◆ ARTICLE:
10) Biggest problem with Unix - by akaina
Recently on the Google Labs Aptitude Test there was a question: "What's broken with Unix? How would you fix it?"
What would you have put?
Pike:
Ken Thompson and I started Plan 9 as an answer to that question. The major things we saw wrong with Unix when we started talking about what would become Plan 9, back around 1985, all stemmed from the appearance of a network. As a stand-alone system, Unix was pretty good. But when you networked Unix machines together, you got a network of stand-alone systems instead of a seamless, integrated networked system. Instead of one big file system, one user community, one secure setup uniting your network of machines, you had a hodgepodge of workarounds to Unix's fundamental design decision that each machine is self-sufficient.
Nothing's really changed today. The workarounds have become smoother and some of the things we can do with networks of Unix machines are pretty impressive, but when ssh is the foundation of your security architecture, you know things aren't working as they should.
Looking at things from a lower altitude:
I didn't use Unix at all, really, from about 1990 until 2002, when I joined Google. (I worked entirely on Plan 9, which I still believe does a pretty good job of solving those fundamental problems.) I was surprised when I came back to Unix how many of even the little things that were annoying in 1990 continue to annoy today. In 1975, when the argument vector had to live in a 512-byte-block, the 6th Edition system would often complain, 'arg list too long'. But today, when machines have gigabytes of memory, I still see that silly message far too often. The argument list is now limited somewhere north of 100K on the Linux machines I use at work, but come on people, dynamic memory allocation is a done deal!
I started keeping a list of these annoyances but it got too long and depressing so I just learned to live with them again. We really are using a 1970s era operating system well past its sell-by date. We get a lot done, and we have fun, but let's face it, the fundamental design of Unix is older than many of the readers of Slashdot, while lots of different, great ideas about computing and networks have been developed in the last 30 years. Using Unix is the computing equivalent of listening only to music by David Cassidy.
11) Re: Plan9 - by Spyffe
Rob,
Right now, there are a large number of research kernels. Plan 9, Inferno, AtheOS, Syllable, K42, Mach, L4, etc. all have their own ideas about the future of the kernel. But they all end up implementing a POSIX interface because the UNIX userland is the default.
The kernel space needs to be invigorated using a new userland that demands new and innovative functionality from the underlying system. Suppose you were to design a user environment for the next 30 years. What would the central abstractions be? What sort of applications would it support?
Pike:
At the risk of contradicting my last answer a little, let me ask you back: Does the kernel matter any more? I don't think it does. They're all the same at some level. I don't care nearly as much as I used to about the what the kernel does; it's so easy to emulate your way back to a familiar state.
Applications - web browsers, MP3 players, games, all that jazz - and networks are where the action is today, and aside from irritating little incompatibilities, the kernel has become a commodity. Almost all the programs I care about can run above Windows, Unix, Plan 9, and on PCs, Macs, palmtops and more. And that, of course, is why these all have a POSIX interface: so they can support those applications.

◆ EXERCISES:
**A)** Decide whether each statement agrees with the interview. Answer yes or no for each, and quote the words of the interview that decide it. (i) Pike says he used Unix throughout the years 1990 to 2002. (ii) On the Linux machines Pike uses at work, the argument list is limited to somewhere above 100K. (iii) Pike considers the kernel to have become a commodity.
**B)** Transcribe the interview between "What would you" and "machine is self-sufficient.", inclusive.

◆ STORED DATA:
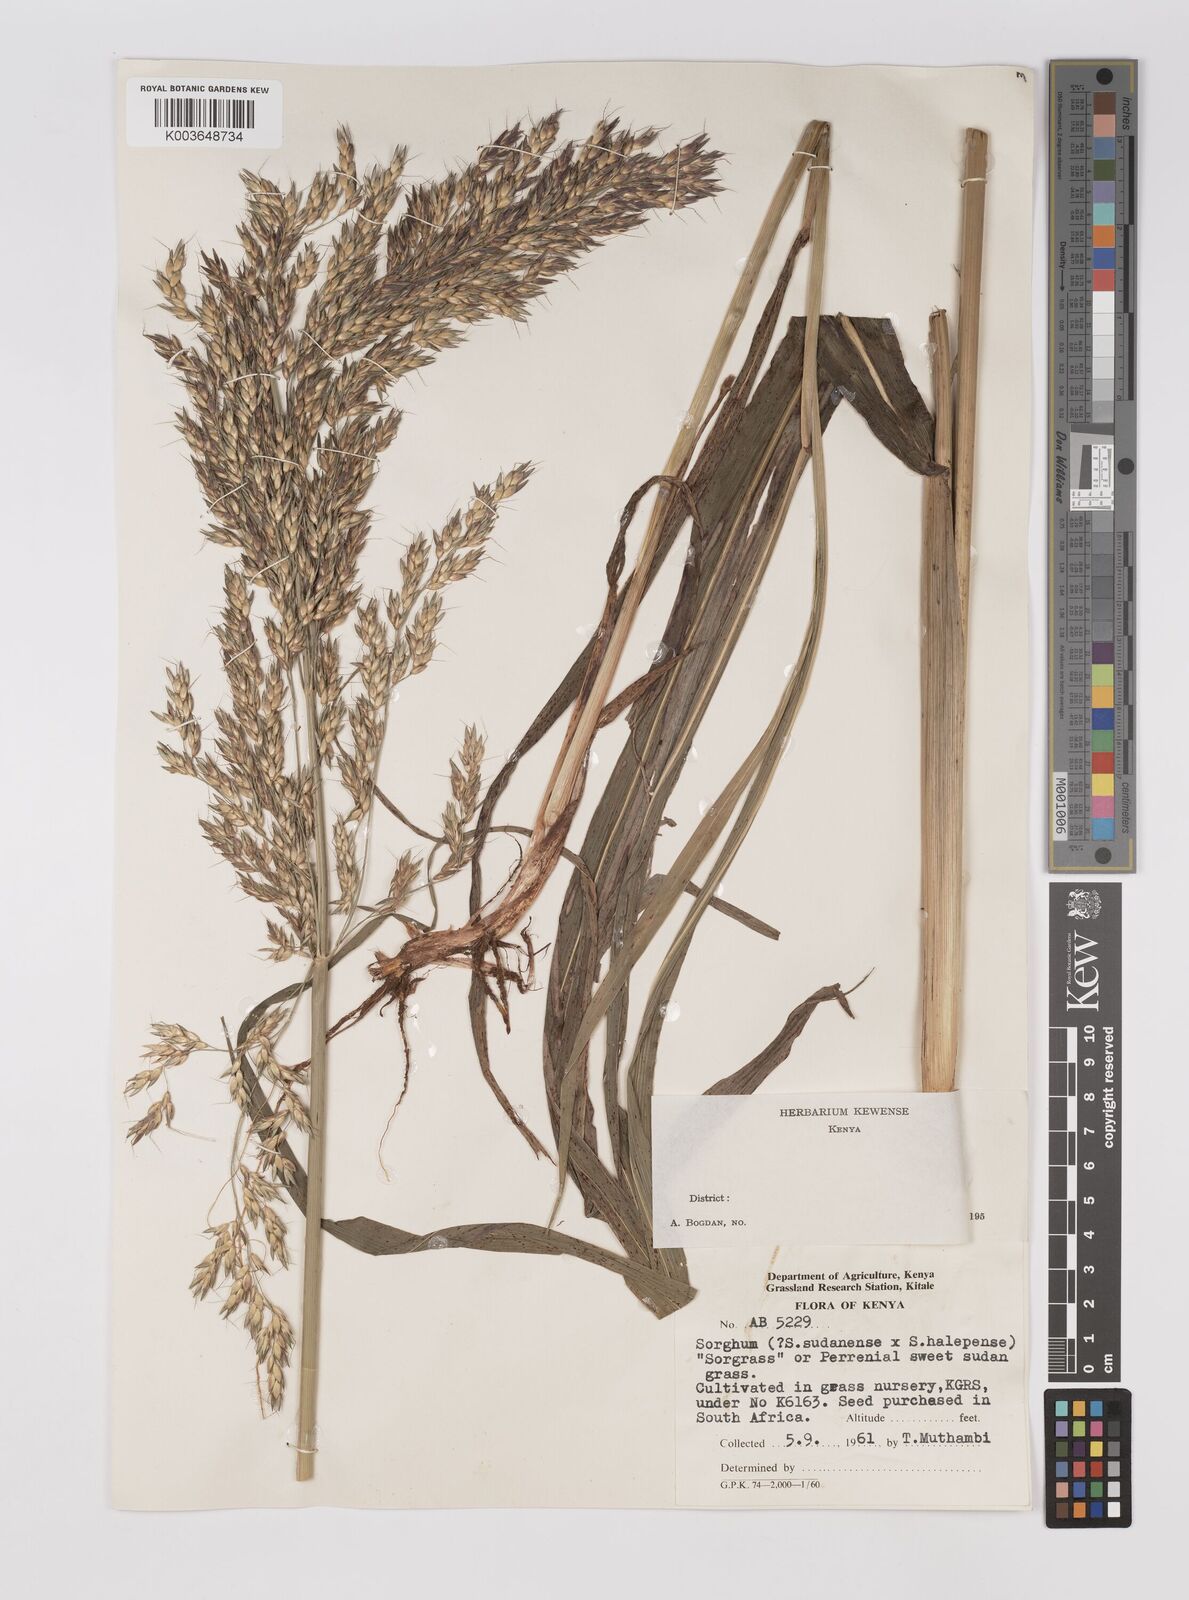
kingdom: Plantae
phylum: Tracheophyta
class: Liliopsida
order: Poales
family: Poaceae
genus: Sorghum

...

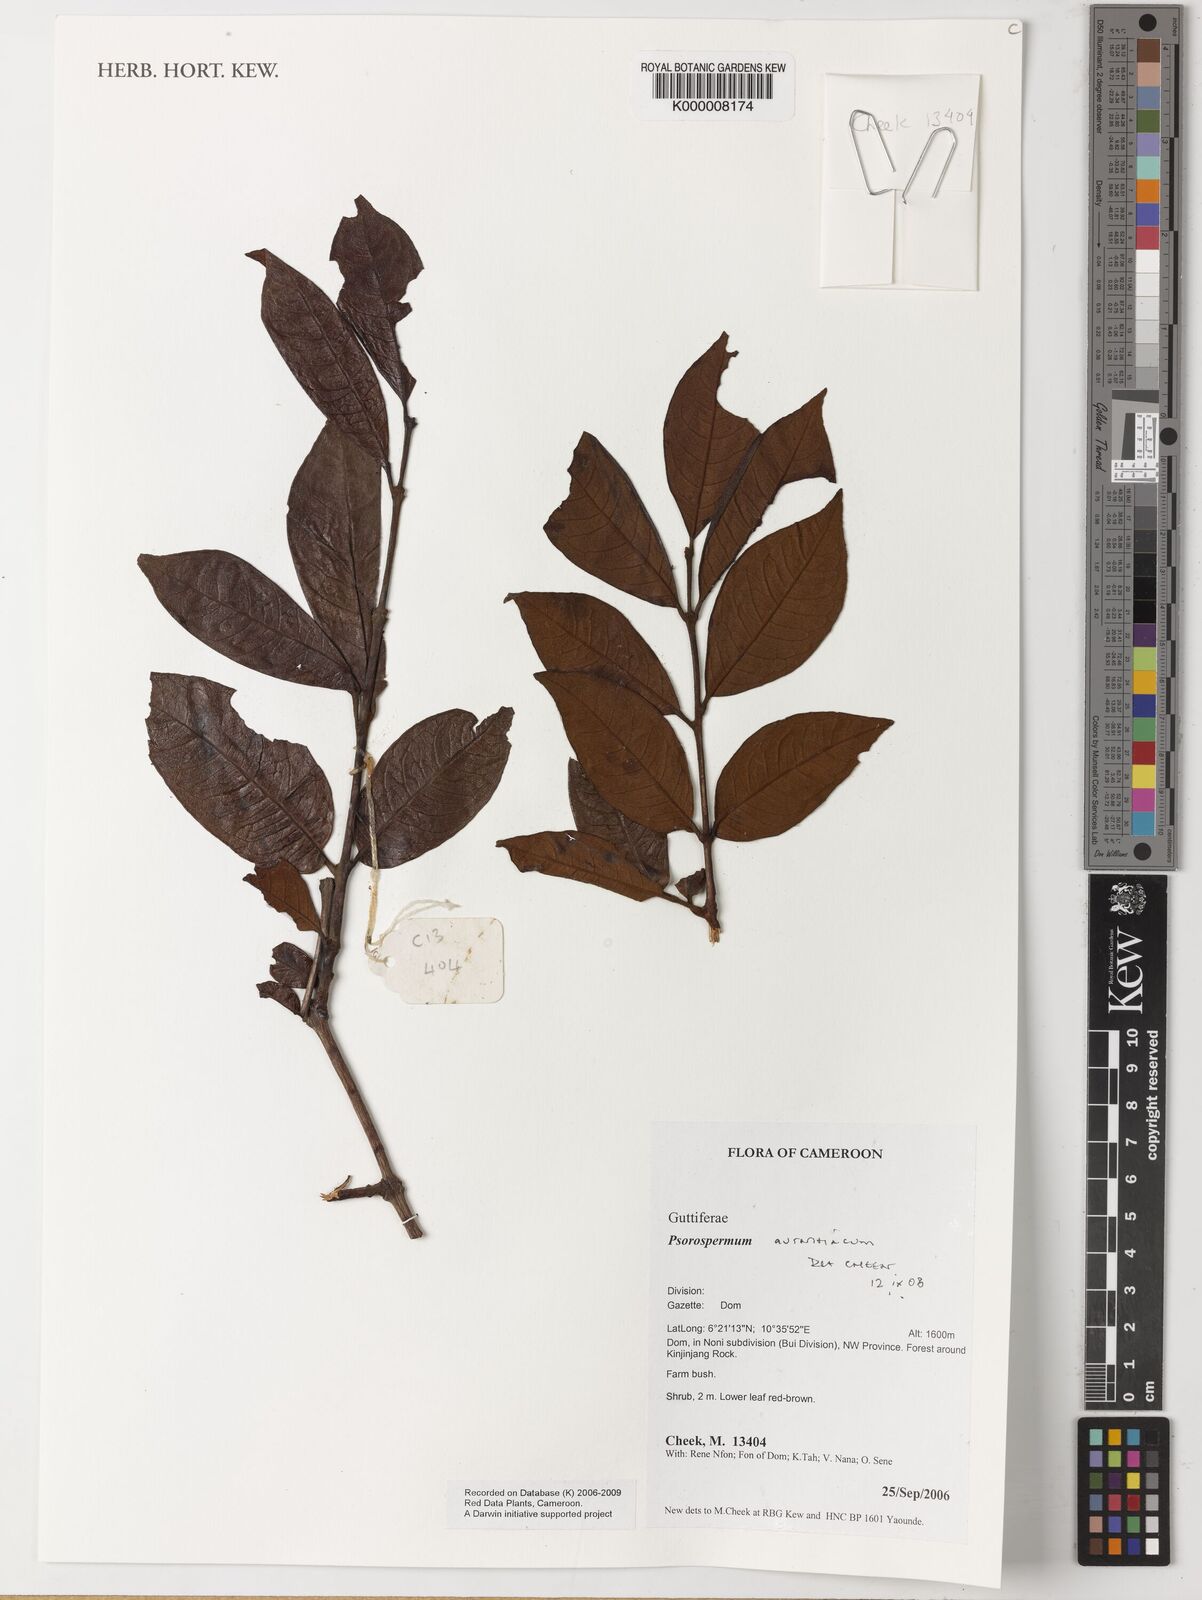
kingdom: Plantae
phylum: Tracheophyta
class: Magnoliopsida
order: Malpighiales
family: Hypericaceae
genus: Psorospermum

◆ WORKED ANSWERS:
**A)**
(i) No: "I didn't use Unix at all, really, from about 1990 until 2002, when I joined Google."
(ii) Yes: "The argument list is now limited somewhere north of 100K on the Linux machines I use at work"
(iii) Yes: "the kernel has become a commodity"

**B)**
What would you have put?
Pike:
Ken Thompson and I started Plan 9 as an answer to that question. The major things we saw wrong with Unix when we started talking about what would become Plan 9, back around 1985, all stemmed from the appearance of a network. As a stand-alone system, Unix was pretty good. But when you networked Unix machines together, you got a network of stand-alone systems instead of a seamless, integrated networked system. Instead of one big file system, one user community, one secure setup uniting your network of machines, you had a hodgepodge of workarounds to Unix's fundamental design decision that each machine is self-sufficient.